In order to make a valid Will you need “capacity.” In short this means you have to be able to understand what you are doing.
The legal test as to whether a person has the capacity to make a Will is of the utmost importance to both beneficiaries and solicitors alike. The rules as to whether a person satisfies this test have been refined through case law, and the current guidelines are found in the case of Banks v. Goodfellow.
If it can be proved that a person did not have the “relevant testamentary capacity” at the time of signing the Will, it will almost always mean that the Will is invalid – which can mean that the person’s assets do not go to the person they wanted to have them..
In Banks v. Goodfellow, it was held that a person is presumed to be capable of making a Will until the contrary is proved by acceptable evidence. The burden of proof only falls on those defending their position as beneficiaries when a “grave suspicion of incapacity arises”.
In order to satisfy this test, a person needs to understand:-
– the nature of what they are doing (to understand why Wills are made and what a Will does)
– , what property they are leaving (do they understand that they have a house, or £50,000, and how much money that is),
– the claims they ought to consider (do they know what relatives they have and what moral claims there might be on their Estate – e.g. to provide for their children?)

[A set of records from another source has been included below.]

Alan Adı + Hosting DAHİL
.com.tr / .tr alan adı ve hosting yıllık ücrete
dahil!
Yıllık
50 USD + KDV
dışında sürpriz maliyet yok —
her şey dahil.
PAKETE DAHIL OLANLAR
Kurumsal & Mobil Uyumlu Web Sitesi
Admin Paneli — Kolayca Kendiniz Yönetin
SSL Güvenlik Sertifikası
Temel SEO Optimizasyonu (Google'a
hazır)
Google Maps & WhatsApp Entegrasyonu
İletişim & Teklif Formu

If there is any doubt about capacity or there is concern that someone might try and raise this later as an argument that could be used to contest the Will, it is common for a solicitor to ask for a medical opinion. The Courts hold medical evidence in strong regard in these matters, especially those where the doctor or consultant had extensive knowledge of the individual or had recently examined them. In most cases the person’s general practitioner fulfils this role, and if there is any question as to whether someone making a will has capacity then it will always be sensible to obtain a medical opinion which can be placed with the Will in order to avoid the possibility of the Will being contested after death.
Although a valid reason of contesting a Will, the accusation that a person lacked capacity is rarely raised on its own. Those bringing an action against the estate of the deceased often attempt to prove the person had been unduly influenced, coerced into giving the instructions that they did, or had a lack of knowledge, with the capacity argument being a background issue that supports their main argument. That aside however, the increase in understanding and research into illnesses of the mind such as Alzheimer’s and Dementia may mean that this issue becomes a lot more common in future contested estates.
A professionally drafted Will prepared after a careful consultation and properly documented by a Solicitor will make it a lot harder for challenges to a Will to be made.